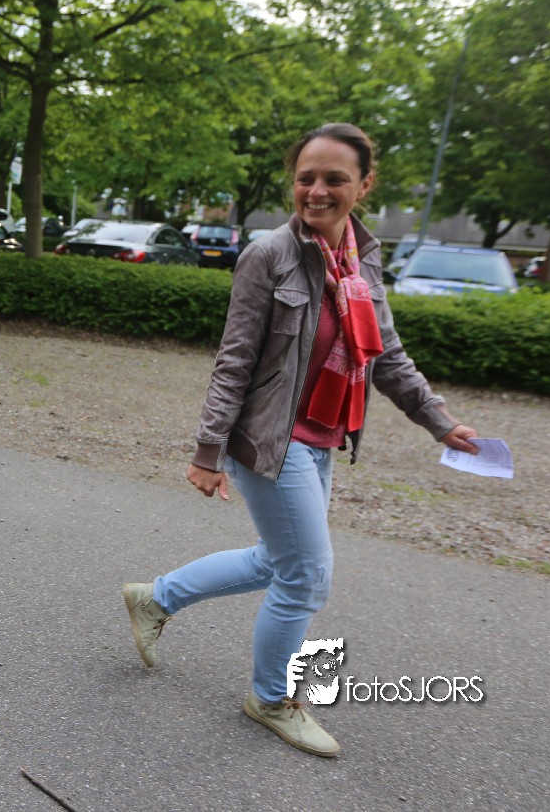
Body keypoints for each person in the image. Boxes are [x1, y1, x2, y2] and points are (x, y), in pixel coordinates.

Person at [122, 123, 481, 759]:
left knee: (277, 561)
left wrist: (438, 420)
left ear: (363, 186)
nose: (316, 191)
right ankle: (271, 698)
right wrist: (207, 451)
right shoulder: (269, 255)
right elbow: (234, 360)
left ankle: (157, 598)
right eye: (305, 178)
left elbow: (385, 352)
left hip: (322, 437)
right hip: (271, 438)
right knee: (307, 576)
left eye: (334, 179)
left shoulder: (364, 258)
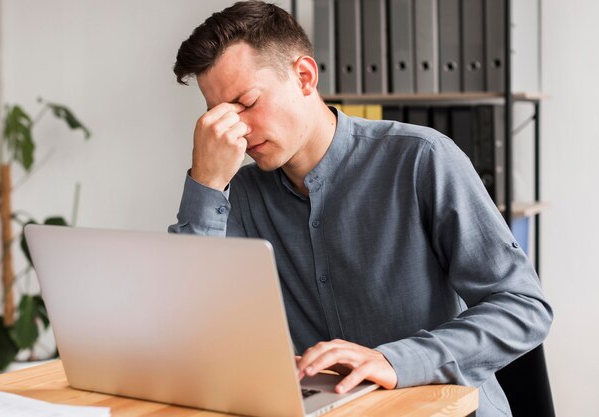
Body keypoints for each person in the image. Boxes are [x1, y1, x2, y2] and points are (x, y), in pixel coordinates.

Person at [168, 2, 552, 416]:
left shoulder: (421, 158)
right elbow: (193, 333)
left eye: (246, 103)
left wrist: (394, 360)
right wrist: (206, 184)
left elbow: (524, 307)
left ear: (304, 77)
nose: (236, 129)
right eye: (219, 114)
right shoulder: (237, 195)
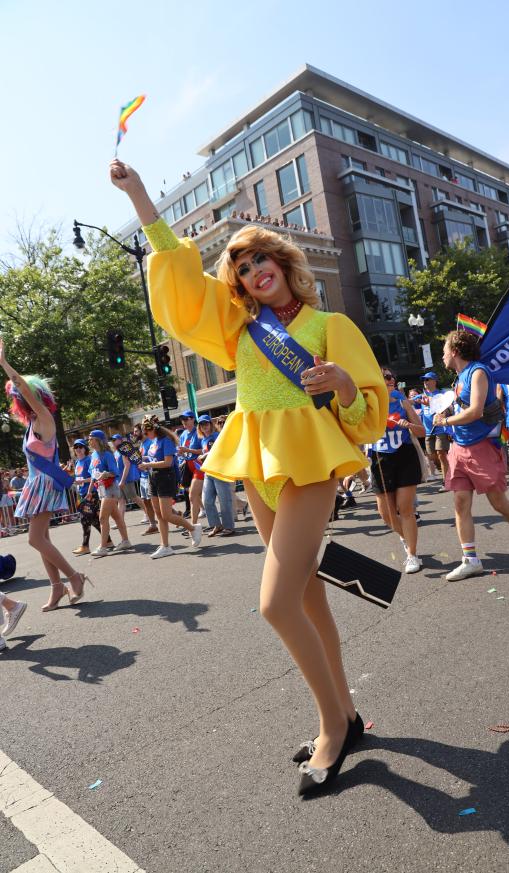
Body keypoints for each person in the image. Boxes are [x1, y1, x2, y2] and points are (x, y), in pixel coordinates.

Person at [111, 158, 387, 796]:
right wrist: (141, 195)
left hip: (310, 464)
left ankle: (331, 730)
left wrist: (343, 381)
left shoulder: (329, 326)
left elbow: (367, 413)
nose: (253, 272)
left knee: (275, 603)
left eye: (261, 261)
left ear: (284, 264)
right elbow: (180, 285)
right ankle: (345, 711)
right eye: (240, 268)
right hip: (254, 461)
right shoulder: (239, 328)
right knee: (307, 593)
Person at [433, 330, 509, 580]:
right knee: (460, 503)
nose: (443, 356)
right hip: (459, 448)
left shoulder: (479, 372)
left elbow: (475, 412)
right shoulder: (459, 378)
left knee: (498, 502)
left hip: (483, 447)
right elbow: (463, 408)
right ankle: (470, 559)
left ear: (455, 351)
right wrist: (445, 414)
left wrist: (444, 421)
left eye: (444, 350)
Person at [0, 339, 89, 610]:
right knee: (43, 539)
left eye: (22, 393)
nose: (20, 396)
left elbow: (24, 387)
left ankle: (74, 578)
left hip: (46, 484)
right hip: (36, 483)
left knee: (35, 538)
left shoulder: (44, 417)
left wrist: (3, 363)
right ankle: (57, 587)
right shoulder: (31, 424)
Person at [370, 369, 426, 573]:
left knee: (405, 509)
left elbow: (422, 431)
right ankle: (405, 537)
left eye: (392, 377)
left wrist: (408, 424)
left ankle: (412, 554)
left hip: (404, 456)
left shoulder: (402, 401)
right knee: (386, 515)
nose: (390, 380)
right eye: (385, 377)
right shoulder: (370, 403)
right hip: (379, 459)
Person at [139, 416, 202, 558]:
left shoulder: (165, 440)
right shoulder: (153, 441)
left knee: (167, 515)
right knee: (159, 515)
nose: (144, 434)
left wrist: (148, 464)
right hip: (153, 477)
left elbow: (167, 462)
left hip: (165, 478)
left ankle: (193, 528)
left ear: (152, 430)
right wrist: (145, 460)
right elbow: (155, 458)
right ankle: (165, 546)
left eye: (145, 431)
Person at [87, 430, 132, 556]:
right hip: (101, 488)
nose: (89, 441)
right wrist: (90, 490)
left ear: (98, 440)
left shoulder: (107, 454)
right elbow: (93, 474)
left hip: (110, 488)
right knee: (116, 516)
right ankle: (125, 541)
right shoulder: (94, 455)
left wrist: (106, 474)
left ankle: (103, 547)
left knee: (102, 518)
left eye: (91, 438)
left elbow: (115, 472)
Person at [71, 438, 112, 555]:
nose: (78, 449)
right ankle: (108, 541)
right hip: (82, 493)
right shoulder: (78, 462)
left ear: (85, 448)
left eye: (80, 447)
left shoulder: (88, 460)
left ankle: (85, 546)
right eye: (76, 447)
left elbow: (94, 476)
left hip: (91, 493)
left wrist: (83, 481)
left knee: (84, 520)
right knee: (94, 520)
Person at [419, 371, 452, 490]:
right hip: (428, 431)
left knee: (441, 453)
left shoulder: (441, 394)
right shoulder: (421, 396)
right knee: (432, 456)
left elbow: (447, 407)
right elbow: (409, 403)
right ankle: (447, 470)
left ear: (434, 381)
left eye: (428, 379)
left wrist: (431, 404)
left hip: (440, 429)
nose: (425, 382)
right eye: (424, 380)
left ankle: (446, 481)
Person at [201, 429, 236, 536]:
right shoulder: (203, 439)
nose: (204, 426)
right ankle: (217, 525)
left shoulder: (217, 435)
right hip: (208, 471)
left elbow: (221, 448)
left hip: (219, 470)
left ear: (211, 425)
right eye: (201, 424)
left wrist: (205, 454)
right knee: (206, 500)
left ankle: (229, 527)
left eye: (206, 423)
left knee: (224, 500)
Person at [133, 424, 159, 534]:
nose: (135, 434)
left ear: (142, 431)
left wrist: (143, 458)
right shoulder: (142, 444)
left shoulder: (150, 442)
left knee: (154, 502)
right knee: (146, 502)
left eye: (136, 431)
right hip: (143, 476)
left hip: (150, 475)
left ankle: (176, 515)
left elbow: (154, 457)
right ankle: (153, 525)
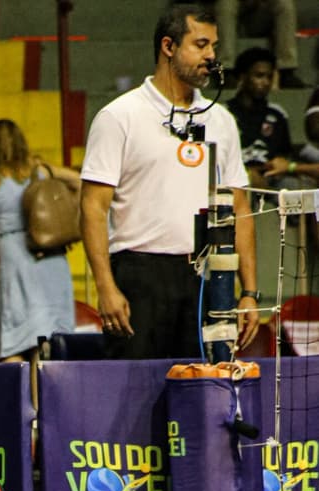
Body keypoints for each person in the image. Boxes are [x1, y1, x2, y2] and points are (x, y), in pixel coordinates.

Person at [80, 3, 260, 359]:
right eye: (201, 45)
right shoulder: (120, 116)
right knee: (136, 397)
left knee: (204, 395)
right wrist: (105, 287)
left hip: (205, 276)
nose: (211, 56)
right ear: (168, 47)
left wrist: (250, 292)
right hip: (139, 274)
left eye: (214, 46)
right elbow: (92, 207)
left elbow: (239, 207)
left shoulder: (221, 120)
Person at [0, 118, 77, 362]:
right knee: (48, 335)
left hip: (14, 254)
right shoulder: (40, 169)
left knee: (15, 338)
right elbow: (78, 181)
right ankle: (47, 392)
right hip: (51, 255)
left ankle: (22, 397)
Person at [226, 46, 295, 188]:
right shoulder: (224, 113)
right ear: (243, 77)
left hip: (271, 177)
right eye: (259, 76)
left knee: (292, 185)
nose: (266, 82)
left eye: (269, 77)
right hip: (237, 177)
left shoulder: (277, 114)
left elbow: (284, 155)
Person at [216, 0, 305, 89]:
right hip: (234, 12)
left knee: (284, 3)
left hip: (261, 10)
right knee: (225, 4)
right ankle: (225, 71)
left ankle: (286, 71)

•••••

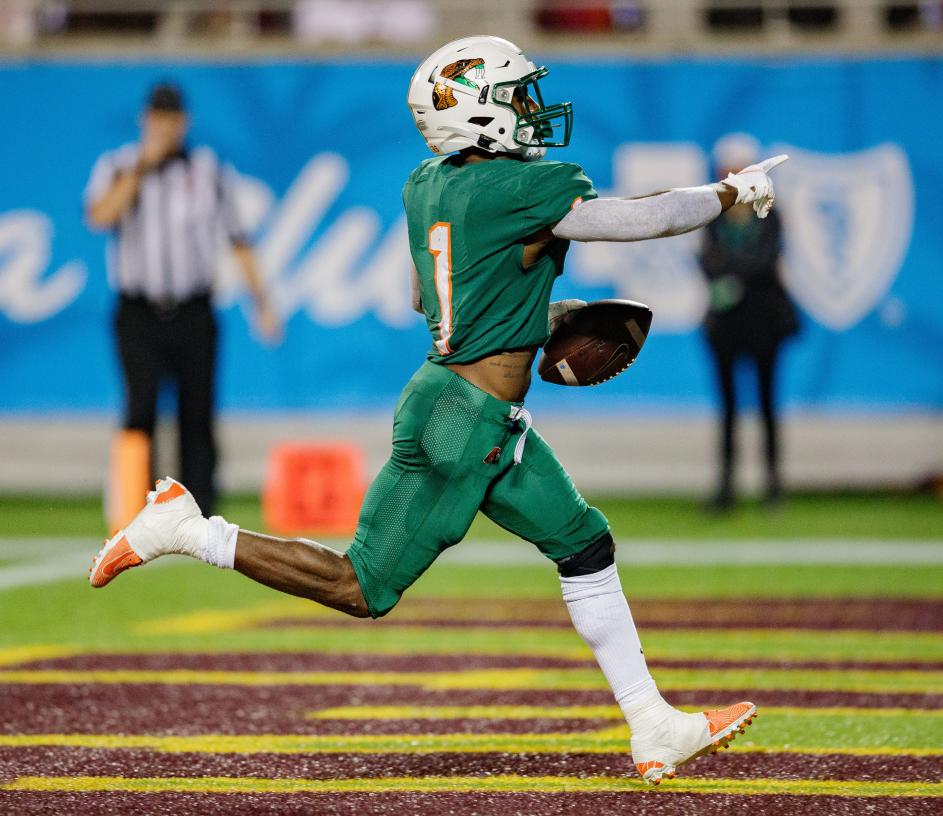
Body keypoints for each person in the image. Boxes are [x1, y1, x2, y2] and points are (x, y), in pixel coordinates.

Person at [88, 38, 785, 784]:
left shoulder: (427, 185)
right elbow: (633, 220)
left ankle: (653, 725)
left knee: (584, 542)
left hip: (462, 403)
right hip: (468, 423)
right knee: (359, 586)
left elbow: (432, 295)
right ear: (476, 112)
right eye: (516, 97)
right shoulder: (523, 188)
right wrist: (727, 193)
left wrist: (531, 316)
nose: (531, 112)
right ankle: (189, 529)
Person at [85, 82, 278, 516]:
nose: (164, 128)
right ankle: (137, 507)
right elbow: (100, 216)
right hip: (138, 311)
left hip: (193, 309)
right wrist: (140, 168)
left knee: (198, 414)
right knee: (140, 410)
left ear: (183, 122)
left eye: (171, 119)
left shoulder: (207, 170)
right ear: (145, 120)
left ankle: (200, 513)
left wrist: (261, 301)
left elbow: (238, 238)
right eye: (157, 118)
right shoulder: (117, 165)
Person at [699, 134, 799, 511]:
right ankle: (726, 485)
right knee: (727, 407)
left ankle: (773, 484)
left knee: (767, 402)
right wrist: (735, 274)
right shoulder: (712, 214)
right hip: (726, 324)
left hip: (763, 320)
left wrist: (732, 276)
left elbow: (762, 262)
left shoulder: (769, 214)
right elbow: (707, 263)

•••••

Among the records above, extract exactly the lines from the line with "left eye: (171, 119)" to the line with "right elbow: (707, 263)", both lines included, and leave out the rest.

**WRITTEN REPLY**
left eye: (171, 119)
left shoulder: (207, 170)
right ear: (145, 120)
left ankle: (200, 513)
left wrist: (261, 301)
left elbow: (238, 238)
right eye: (157, 118)
right shoulder: (117, 165)
Person at [699, 134, 799, 511]:
right ankle: (726, 485)
right knee: (727, 407)
left ankle: (773, 484)
left knee: (767, 402)
right wrist: (735, 274)
right shoulder: (712, 214)
right hip: (726, 324)
left hip: (763, 320)
left wrist: (732, 276)
left elbow: (762, 262)
left shoulder: (769, 214)
right elbow: (707, 263)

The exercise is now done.